Today Desjardins said she feels complete. She recently joined Team RWB Fort Hood. Their goal is to enrich the lives of veterans and their families through physical and social activities.

According to the World Health Organization, “communities play an essential role in suicide prevention.” A 2021 report from Brown University found “suicide rates among active military personnel and veterans of the post-9/11 wars are reaching new peaks.”

“We’re offering them [veterans] all of the resources that they need to be the healthiest, best version of themselves,” Desjardins said. 

Air Force veteran Kametra Marzette is the outreach director for The Steven A. Cohen Military Family Clinic at Endeavors in Killeen, Texas. She says high military suicide rates are triggered by a number of things, such as difficulty returning to civilian life.

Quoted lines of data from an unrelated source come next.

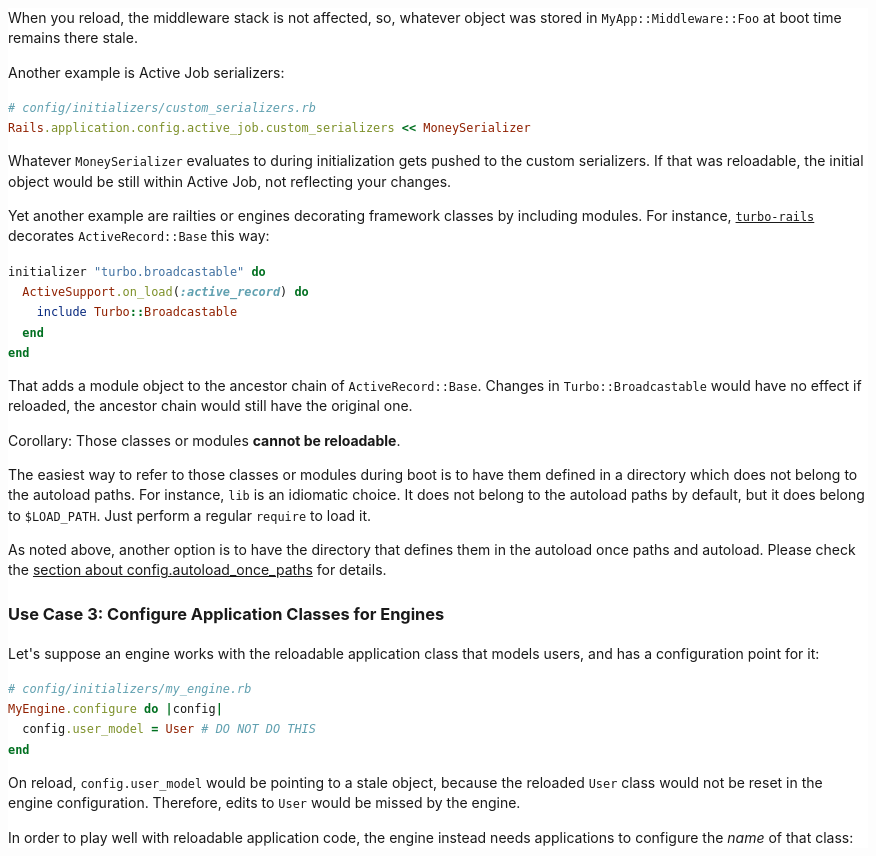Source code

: When you reload, the middleware stack is not affected, so, whatever object was stored in `MyApp::Middleware::Foo` at boot time remains there stale.

Another example is Active Job serializers:

```ruby
# config/initializers/custom_serializers.rb
Rails.application.config.active_job.custom_serializers << MoneySerializer
```

Whatever `MoneySerializer` evaluates to during initialization gets pushed to the custom serializers. If that was reloadable, the initial object would be still within Active Job, not reflecting your changes.

Yet another example are railties or engines decorating framework classes by including modules. For instance, [`turbo-rails`](https://github.com/hotwired/turbo-rails) decorates `ActiveRecord::Base` this way:

```ruby
initializer "turbo.broadcastable" do
  ActiveSupport.on_load(:active_record) do
    include Turbo::Broadcastable
  end
end
```

That adds a module object to the ancestor chain of `ActiveRecord::Base`. Changes in `Turbo::Broadcastable` would have no effect if reloaded, the ancestor chain would still have the original one.

Corollary: Those classes or modules **cannot be reloadable**.

The easiest way to refer to those classes or modules during boot is to have them defined in a directory which does not belong to the autoload paths. For instance, `lib` is an idiomatic choice. It does not belong to the autoload paths by default, but it does belong to `$LOAD_PATH`. Just perform a regular `require` to load it.

As noted above, another option is to have the directory that defines them in the autoload once paths and autoload. Please check the [section about config.autoload_once_paths](#config-autoload-once-paths) for details.

### Use Case 3: Configure Application Classes for Engines

Let's suppose an engine works with the reloadable application class that models users, and has a configuration point for it:

```ruby
# config/initializers/my_engine.rb
MyEngine.configure do |config|
  config.user_model = User # DO NOT DO THIS
end
```

On reload, `config.user_model` would be pointing to a stale object, because the reloaded `User` class would not be reset in the engine configuration. Therefore, edits to `User` would be missed by the engine.

In order to play well with reloadable application code, the engine instead needs applications to configure the _name_ of that class:
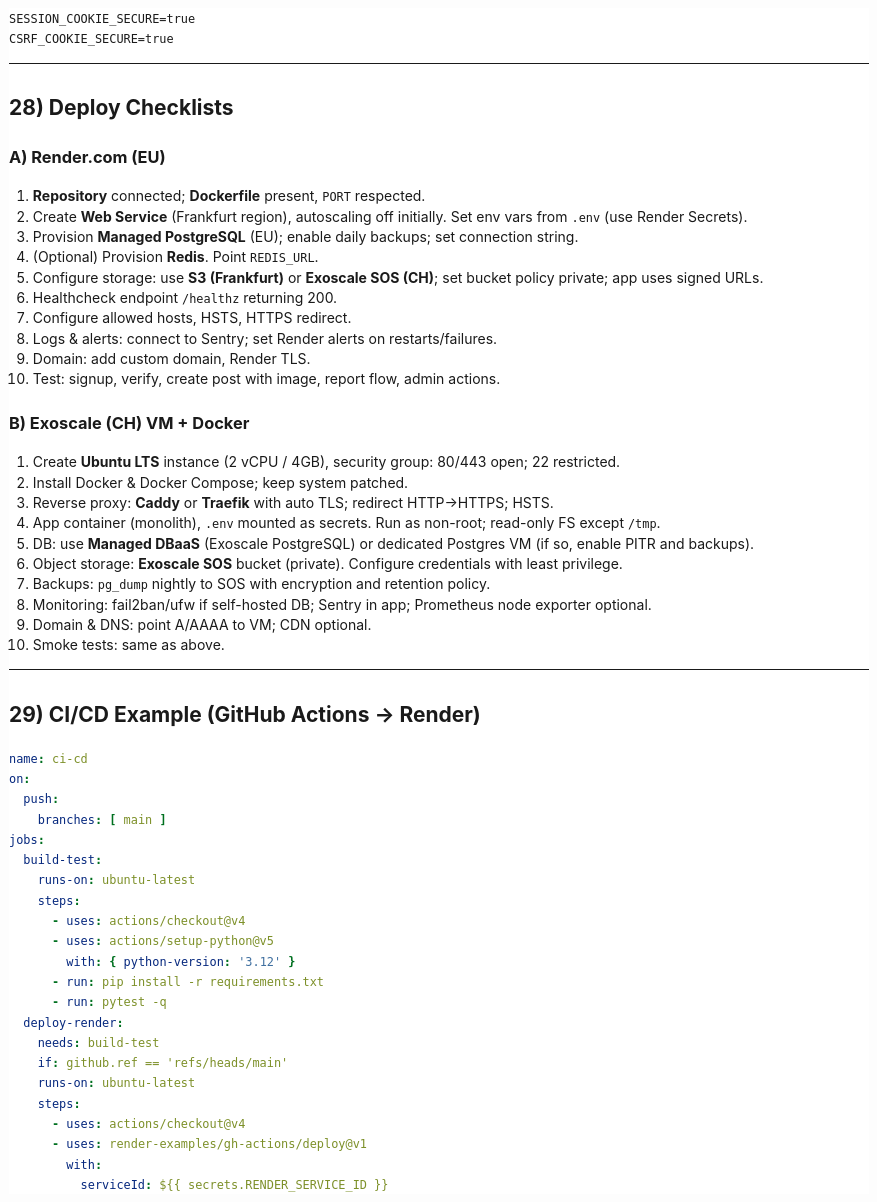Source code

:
 ```
SESSION_COOKIE_SECURE=true
CSRF_COOKIE_SECURE=true
```

---

## 28) Deploy Checklists
### A) Render.com (EU)
1. **Repository** connected; **Dockerfile** present, `PORT` respected.
2. Create **Web Service** (Frankfurt region), autoscaling off initially. Set env vars from `.env` (use Render Secrets).
3. Provision **Managed PostgreSQL** (EU); enable daily backups; set connection string.
4. (Optional) Provision **Redis**. Point `REDIS_URL`.
5. Configure storage: use **S3 (Frankfurt)** or **Exoscale SOS (CH)**; set bucket policy private; app uses signed URLs.
6. Healthcheck endpoint `/healthz` returning 200.
7. Configure allowed hosts, HSTS, HTTPS redirect.
8. Logs & alerts: connect to Sentry; set Render alerts on restarts/failures.
9. Domain: add custom domain, Render TLS.
10. Test: signup, verify, create post with image, report flow, admin actions.

### B) Exoscale (CH) VM + Docker
1. Create **Ubuntu LTS** instance (2 vCPU / 4GB), security group: 80/443 open; 22 restricted.
2. Install Docker & Docker Compose; keep system patched.
3. Reverse proxy: **Caddy** or **Traefik** with auto TLS; redirect HTTP→HTTPS; HSTS.
4. App container (monolith), `.env` mounted as secrets. Run as non-root; read-only FS except `/tmp`.
5. DB: use **Managed DBaaS** (Exoscale PostgreSQL) or dedicated Postgres VM (if so, enable PITR and backups).
6. Object storage: **Exoscale SOS** bucket (private). Configure credentials with least privilege.
7. Backups: `pg_dump` nightly to SOS with encryption and retention policy.
8. Monitoring: fail2ban/ufw if self-hosted DB; Sentry in app; Prometheus node exporter optional.
9. Domain & DNS: point A/AAAA to VM; CDN optional.
10. Smoke tests: same as above.

---

## 29) CI/CD Example (GitHub Actions → Render)
```yaml
name: ci-cd
on:
  push:
    branches: [ main ]
jobs:
  build-test:
    runs-on: ubuntu-latest
    steps:
      - uses: actions/checkout@v4
      - uses: actions/setup-python@v5
        with: { python-version: '3.12' }
      - run: pip install -r requirements.txt
      - run: pytest -q
  deploy-render:
    needs: build-test
    if: github.ref == 'refs/heads/main'
    runs-on: ubuntu-latest
    steps:
      - uses: actions/checkout@v4
      - uses: render-examples/gh-actions/deploy@v1
        with:
          serviceId: ${{ secrets.RENDER_SERVICE_ID }}
```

“When you’re in the military, you kind of have a strict schedule. You know when you’re working out, when you’re going to work, when you’re getting off. So if you’re not doing that anymore, your health could fall by the wayside,” Marzette said. 

Team RWB member Don Rhoades says they are tackling this issue.

“They [veterans] fit right back into society because we’re with them,” Rhoades shared. “We understand them.”

Desjardins is now the community engagement director for Team RWB Fort Hood.

“As they [veterans] go through the transition, they realize that their best days are ahead of them and not just behind them. It wasn’t just the glory days of their military time,” Desjardins said.